オヤジのあくび

タケさんの気楽に行こうよ道草人生の続編です。

ベートーヴェン「第九」の魅力 5

「うちのかみさんがね〜」は刑事コロンボの名セリフだが、「うちのかみさん」が第九に挑戦している。「一度は歌って見たかったのよね〜」の志やとりあえず良し。私は、初挑戦の彼女のために、音取りを手伝ったり、CDを聴いてイメージづくりを手伝ったりした。
 さて、いざ練習が始まると、案の定、第九初心者である彼女は、練習の進む速さやドイツ語の発音で苦労している様子。そもそも、我が国ではドイツ語の歌に挑戦するのは「第九」が初めてという人が、「ざらにいる」という状況が不思議なのだ。
 そもそも合唱に参加するための必要条件というものが、我が国には、ほとんどない。大学のクラブ勧誘には「声帯を有すること」などと書かれていたが、声さえ出せれば、多少音が外れようが、違和感を伴う声質であろうが、みんな合唱仲間!という非常に寛容な風土が準備されている。
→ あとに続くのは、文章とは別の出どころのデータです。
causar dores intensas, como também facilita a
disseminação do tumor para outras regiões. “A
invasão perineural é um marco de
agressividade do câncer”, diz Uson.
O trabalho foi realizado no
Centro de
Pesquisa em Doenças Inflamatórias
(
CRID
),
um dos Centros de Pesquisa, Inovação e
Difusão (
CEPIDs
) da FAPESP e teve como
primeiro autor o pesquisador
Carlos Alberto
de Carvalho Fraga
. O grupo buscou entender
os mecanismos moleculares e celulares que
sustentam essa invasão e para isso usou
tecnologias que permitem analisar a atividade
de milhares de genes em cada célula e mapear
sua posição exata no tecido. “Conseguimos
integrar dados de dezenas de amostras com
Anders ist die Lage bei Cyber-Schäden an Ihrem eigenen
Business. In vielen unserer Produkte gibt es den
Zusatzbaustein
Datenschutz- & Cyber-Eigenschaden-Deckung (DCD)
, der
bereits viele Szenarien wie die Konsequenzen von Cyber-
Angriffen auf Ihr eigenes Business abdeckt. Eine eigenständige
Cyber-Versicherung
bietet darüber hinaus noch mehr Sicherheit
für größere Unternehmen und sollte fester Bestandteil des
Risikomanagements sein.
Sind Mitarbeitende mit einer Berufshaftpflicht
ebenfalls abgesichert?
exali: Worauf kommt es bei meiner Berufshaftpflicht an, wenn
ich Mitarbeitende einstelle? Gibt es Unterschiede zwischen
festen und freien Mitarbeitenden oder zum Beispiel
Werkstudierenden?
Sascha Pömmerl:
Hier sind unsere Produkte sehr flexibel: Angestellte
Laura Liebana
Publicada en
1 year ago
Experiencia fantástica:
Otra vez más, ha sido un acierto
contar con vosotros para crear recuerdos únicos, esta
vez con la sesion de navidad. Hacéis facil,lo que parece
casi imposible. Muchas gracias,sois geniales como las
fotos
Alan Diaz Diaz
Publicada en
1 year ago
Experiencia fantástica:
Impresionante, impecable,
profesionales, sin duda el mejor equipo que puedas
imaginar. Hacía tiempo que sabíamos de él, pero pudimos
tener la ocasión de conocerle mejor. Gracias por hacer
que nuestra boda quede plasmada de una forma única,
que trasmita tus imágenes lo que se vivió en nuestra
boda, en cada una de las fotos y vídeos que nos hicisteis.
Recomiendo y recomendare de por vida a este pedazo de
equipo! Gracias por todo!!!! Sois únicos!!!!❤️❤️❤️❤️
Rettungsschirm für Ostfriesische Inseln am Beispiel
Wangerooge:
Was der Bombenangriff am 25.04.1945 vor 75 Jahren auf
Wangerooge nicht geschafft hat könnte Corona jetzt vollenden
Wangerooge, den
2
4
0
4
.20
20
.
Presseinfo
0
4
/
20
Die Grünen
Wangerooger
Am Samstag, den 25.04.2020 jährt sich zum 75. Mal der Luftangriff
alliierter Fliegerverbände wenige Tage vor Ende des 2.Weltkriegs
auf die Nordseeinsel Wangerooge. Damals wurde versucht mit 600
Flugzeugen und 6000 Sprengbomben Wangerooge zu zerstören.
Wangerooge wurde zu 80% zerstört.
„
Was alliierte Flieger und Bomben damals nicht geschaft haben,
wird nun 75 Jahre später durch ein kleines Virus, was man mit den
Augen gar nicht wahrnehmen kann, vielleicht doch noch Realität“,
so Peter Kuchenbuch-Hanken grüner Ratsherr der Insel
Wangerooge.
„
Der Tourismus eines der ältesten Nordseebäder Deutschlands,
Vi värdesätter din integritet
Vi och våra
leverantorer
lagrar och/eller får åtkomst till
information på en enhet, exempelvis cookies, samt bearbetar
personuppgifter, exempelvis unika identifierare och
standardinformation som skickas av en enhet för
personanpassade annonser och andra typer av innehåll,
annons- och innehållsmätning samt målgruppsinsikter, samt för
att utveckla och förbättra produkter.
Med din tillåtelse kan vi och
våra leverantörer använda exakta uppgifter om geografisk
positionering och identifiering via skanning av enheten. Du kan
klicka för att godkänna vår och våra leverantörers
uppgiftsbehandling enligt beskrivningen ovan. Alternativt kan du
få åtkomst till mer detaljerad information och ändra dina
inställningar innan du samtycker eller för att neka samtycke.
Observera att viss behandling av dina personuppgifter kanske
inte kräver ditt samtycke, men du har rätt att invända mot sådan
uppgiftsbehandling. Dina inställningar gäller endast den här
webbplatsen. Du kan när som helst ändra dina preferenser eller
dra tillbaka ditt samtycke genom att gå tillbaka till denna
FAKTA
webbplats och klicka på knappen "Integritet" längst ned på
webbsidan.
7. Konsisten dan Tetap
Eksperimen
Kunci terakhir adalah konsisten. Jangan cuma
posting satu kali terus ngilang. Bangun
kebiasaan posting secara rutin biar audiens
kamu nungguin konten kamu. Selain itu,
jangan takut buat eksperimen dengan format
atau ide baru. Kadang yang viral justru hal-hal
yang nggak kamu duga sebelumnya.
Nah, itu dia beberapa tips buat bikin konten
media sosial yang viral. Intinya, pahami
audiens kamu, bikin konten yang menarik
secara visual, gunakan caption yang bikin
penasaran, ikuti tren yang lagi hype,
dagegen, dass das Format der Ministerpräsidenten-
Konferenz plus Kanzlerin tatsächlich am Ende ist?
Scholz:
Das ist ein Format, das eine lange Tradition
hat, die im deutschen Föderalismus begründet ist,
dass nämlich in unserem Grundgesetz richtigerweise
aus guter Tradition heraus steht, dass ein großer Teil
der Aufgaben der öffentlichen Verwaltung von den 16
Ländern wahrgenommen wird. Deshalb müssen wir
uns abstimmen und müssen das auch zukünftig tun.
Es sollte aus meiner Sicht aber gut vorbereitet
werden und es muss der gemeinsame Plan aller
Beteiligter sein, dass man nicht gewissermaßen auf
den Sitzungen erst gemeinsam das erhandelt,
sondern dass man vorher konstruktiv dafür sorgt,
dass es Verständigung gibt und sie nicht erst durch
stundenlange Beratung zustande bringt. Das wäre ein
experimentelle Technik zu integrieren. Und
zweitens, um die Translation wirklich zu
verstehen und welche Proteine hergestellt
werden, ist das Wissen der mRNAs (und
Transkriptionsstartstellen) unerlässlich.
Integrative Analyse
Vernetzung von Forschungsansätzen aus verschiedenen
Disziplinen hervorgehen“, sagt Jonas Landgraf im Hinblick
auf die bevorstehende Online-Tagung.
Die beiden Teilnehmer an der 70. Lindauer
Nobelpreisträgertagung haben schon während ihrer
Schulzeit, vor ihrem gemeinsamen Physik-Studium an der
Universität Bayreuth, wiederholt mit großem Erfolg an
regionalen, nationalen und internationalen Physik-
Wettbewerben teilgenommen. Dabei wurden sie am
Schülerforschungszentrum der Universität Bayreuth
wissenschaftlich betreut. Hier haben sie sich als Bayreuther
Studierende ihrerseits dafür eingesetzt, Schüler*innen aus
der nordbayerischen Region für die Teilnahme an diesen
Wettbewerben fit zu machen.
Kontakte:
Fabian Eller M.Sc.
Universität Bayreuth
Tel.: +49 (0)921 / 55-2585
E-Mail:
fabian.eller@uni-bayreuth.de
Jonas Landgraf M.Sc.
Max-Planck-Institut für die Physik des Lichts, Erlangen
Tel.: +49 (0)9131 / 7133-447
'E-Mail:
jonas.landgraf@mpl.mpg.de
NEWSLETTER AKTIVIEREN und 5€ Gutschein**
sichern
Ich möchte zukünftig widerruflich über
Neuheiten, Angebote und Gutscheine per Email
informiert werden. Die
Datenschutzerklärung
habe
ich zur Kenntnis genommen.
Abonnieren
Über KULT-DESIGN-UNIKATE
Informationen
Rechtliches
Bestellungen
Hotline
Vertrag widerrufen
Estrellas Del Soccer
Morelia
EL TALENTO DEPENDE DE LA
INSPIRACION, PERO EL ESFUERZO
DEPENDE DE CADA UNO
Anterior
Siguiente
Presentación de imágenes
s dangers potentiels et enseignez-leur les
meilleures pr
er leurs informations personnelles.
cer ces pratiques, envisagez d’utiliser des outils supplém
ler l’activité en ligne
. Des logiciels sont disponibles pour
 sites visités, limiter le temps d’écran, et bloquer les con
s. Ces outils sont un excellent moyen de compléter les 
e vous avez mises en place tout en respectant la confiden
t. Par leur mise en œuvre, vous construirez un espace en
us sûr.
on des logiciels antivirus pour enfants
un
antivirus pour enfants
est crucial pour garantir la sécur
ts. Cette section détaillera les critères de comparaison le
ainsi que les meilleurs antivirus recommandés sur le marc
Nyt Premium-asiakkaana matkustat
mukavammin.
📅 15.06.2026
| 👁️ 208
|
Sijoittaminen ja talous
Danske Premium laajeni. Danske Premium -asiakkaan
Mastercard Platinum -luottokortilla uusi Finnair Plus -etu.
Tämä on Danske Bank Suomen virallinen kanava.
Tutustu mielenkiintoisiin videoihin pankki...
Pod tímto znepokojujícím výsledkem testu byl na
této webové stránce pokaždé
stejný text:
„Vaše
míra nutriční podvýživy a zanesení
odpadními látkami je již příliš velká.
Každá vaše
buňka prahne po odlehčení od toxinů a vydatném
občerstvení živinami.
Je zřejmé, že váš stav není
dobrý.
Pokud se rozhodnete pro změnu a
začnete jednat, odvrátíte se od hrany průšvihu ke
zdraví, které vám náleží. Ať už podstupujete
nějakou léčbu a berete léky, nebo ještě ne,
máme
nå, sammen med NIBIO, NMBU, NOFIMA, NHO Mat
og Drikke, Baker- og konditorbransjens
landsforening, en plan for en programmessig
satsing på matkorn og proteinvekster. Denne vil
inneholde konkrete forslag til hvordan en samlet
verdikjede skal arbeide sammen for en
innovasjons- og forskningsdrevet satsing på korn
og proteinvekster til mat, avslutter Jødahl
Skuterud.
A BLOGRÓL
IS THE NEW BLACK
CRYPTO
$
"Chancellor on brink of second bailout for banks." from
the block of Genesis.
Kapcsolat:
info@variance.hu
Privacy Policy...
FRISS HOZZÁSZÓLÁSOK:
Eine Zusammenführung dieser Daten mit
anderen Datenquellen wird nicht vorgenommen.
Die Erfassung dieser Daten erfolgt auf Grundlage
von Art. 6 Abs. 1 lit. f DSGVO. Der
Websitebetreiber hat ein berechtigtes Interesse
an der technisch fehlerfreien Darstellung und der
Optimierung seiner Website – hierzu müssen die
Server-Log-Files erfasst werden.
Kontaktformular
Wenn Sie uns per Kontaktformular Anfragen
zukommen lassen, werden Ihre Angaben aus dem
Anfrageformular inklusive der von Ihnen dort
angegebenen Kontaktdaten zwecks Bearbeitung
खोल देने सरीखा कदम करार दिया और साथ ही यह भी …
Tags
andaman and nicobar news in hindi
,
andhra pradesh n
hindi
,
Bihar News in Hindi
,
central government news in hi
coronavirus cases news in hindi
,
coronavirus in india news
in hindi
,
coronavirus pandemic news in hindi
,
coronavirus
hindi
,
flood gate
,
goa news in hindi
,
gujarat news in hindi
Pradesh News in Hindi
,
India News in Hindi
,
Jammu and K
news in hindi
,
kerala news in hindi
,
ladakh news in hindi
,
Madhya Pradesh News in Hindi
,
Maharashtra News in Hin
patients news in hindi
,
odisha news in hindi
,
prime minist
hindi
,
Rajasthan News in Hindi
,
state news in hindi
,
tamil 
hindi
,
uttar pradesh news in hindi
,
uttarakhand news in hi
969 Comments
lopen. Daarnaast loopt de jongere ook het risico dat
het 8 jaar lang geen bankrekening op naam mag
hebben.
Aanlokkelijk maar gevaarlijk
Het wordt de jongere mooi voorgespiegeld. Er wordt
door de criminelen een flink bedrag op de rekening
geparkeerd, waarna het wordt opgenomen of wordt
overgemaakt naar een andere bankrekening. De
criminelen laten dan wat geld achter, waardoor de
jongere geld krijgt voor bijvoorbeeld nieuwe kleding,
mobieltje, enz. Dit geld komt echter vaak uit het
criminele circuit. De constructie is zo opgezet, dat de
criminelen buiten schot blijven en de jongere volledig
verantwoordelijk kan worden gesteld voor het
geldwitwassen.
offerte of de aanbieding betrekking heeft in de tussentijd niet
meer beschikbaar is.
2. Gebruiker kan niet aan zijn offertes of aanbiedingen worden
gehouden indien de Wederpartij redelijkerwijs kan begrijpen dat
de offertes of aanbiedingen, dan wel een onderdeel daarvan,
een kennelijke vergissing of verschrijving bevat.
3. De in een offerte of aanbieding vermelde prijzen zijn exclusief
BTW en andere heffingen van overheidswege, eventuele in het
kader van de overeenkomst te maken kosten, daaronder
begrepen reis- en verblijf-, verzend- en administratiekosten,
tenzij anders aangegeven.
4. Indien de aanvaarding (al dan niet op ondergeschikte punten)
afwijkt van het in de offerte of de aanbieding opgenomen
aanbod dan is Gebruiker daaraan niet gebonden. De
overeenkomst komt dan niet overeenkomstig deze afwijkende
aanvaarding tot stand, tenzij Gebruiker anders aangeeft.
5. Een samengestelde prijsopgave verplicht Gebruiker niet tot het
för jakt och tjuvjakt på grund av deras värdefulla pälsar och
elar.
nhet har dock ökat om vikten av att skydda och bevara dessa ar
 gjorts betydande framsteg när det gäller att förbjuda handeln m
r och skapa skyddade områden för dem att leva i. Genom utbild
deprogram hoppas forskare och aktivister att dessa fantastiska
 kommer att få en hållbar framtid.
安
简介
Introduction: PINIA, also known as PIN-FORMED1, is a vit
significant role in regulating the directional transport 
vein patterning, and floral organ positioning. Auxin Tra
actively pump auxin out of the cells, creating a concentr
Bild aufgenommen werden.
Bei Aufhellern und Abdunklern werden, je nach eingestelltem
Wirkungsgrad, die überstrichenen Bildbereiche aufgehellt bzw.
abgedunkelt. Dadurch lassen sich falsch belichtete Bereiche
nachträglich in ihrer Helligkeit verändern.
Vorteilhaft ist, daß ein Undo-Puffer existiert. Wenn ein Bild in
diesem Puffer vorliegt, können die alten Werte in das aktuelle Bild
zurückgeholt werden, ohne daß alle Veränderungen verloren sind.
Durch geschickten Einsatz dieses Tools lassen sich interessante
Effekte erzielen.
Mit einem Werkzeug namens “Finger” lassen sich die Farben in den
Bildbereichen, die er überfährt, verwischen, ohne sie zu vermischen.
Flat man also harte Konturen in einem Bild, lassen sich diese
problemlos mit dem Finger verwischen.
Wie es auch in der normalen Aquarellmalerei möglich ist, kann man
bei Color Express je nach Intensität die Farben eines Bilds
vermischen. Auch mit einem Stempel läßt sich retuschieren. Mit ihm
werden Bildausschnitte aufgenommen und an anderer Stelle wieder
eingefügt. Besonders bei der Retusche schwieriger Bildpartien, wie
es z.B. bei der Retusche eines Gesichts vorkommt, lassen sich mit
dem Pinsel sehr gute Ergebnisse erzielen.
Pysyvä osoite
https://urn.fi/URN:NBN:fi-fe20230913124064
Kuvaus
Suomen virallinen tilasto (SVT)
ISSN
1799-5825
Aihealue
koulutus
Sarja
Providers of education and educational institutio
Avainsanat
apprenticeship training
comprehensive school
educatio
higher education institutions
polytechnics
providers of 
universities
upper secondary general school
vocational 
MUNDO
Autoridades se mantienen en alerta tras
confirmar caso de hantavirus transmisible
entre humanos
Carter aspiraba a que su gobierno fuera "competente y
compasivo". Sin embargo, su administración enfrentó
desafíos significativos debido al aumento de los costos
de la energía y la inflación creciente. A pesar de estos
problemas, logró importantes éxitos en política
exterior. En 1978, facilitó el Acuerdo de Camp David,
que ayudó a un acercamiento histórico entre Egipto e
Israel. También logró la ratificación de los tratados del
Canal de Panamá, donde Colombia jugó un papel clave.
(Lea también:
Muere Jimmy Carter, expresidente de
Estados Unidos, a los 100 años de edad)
何という博愛の精神!
 ドイツ語の合唱曲であれば、バッハに始まりハイドンブラームスの曲も楽しみつつ、「第九」にチャレンジするというキャリアステージへの意識が多くの参加者にはない。とりあえず名曲中の名曲である「第九」が、自分なりに歌えればそれでよいのである。
 だから、当然ドイツ語の発音に困惑し、苦労する事態に陥るのだ。その辺りを打破するべく、なかにし礼氏による日本語の「第九」が提案?されたりしたのだが、結局思うような広がりを見せていないのは、ドイツ語で歌う達成感、満足感を越えられないのだろう。
 ならば、もう少し勉強してから「第九」に臨んでもよさそうなものだが。